**WORK INSTRUCTION**. Please restate each line of the data that follows word for word, skipping any image.

Page-level text extractions:
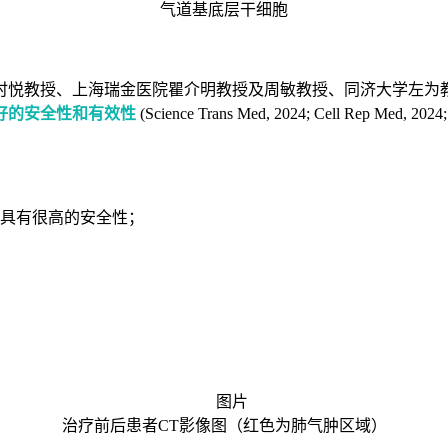
气道基底层干细胞
时悦教授、上海瑞金医院瞿介明教授及周敏教授、同济大学左为
好的安全性和有效性
(Science Trans Med, 2024; Cell Re
，具有很高的安全性；
治疗前后患者CT影像图（红色为肺气肿区域）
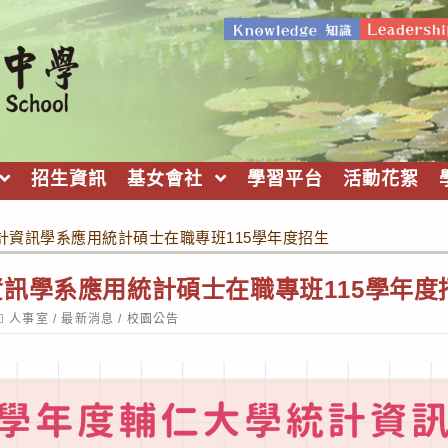
招生資訊
基女會社
學習平台
活動花絮
計資訊學系應用統計碩士在職專班115學年度招生
訊學系應用統計碩士在職專班115學年度
ost
人事室
/
最新消息
/
校園公告
ategory:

**ANSWER BELOW**.
气道基底层干细胞
时悦教授、上海瑞金医院瞿介明教授及周敏教授、同济大学左为
好的安全性和有效性
(Science Trans Med, 2024; Cell Re
，具有很高的安全性；
治疗前后患者CT影像图（红色为肺气肿区域）
招生資訊
基女會社
學習平台
活動花絮
計資訊學系應用統計碩士在職專班115學年度招生
訊學系應用統計碩士在職專班115學年度
ost
人事室
/
最新消息
/
校園公告
ategory:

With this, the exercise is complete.